Effects of hydrogen, oxygen, and argon annealing on the electrical properties of ZnO and ZnO devices studied by current-voltage, deep level transient spectroscopy, and Laplace DLTS

Abstract

Effects of annealing ZnO in hydrogen, oxygen, and argon have been investigated using deep level transient spectroscopy (DLTS) and Laplace-DLTS (LDLTS) measurements. Current-voltage (IV) measurements indicate a decrease in zero–bias barrier height for all the annealed samples. Conventional DLTS measurements reveal the presence of three prominent peaks in the un-annealed and annealed samples.
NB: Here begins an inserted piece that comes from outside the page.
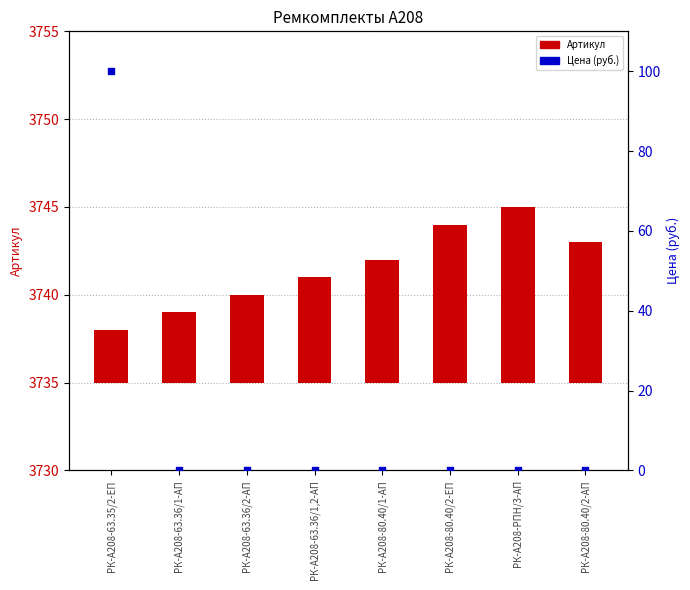

At how many categories does at least one series exceed 87?

1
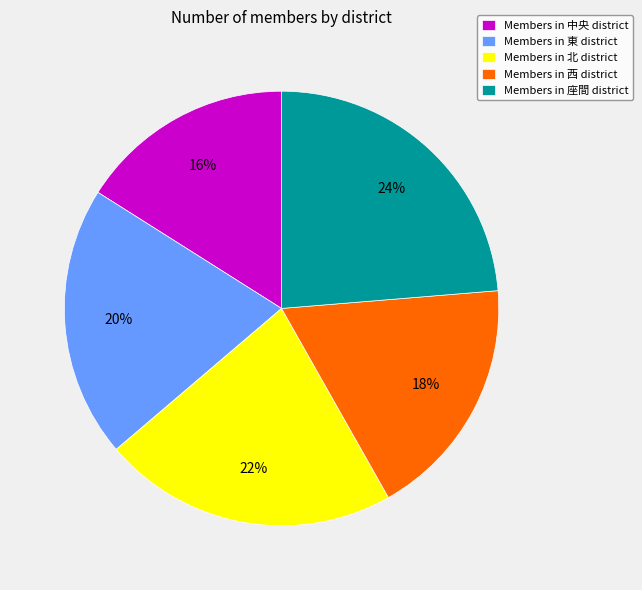

Which slice is the largest?

Members in 座間 district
A new peak with an activation enthalpy of 0.60 eV has been observed in the H2 annealed samples, while an estimated energy level of 0.67 eV has been observed in Ar annealed samples. O2 annealing does not introduce new peaks but causes a decrease in the concentration of the E3 peak and an increase in concentration of the E1 peak. The concentrations of all the intrinsic defects have decreased after H2 and Ar annealing; with Ar annealing giving peaks with the lowest concentrations. The E2 peak anneals out after annealing ZnO in Ar and H2 at 300 °C. From the annealing behaviour of E3, we have attributed to transition metal ion related defects, while E4 has been explained as a defect, whose formation favours oxygen deficient conditions. Laplace DLTS has successfully been employed to resolve the closely spaced energy levels in the E4 peak, splitting it into three peaks with energy levels, 0.68 eV, 0.58 eV, and 0.50 eV below the minimum of the conduction band for the Ar annealed sample.